- [What is required]:
The answer must be a single number: how many lines of the entries below include "example".

- [Data excerpts]:
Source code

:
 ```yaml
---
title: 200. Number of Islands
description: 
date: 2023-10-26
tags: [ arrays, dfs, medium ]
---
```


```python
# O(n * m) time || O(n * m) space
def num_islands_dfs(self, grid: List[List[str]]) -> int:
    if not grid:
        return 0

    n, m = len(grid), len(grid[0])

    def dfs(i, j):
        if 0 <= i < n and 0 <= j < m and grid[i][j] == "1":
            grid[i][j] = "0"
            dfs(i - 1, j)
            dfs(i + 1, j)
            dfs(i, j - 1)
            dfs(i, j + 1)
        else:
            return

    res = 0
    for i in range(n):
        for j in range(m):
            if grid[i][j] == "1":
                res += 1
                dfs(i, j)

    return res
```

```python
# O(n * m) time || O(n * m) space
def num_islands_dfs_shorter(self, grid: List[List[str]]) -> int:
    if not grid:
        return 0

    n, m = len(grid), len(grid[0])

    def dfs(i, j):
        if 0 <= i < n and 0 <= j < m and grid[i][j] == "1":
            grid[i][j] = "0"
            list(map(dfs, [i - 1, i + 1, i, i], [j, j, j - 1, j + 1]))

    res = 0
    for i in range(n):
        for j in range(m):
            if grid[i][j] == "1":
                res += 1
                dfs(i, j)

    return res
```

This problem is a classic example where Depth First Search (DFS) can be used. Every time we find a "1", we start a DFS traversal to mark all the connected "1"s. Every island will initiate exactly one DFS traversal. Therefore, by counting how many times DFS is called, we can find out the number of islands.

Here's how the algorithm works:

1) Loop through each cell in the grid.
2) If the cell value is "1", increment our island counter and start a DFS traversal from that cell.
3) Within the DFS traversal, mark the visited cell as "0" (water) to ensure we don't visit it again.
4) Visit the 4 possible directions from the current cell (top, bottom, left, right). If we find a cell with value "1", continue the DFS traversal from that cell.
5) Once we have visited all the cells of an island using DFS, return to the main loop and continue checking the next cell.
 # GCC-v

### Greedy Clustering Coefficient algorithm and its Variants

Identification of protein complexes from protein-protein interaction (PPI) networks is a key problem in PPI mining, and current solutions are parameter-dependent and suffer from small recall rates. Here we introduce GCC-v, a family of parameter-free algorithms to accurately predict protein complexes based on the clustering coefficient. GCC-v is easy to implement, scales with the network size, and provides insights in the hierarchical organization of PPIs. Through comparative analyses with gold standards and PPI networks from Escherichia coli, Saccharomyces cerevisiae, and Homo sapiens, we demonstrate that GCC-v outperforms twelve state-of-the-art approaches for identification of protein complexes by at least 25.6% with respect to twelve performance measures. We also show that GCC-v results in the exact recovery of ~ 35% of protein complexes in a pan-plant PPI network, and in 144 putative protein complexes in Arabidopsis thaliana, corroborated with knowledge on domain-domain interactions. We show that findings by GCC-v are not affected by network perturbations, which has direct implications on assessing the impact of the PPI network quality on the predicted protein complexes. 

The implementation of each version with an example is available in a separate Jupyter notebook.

- [Written response]:
2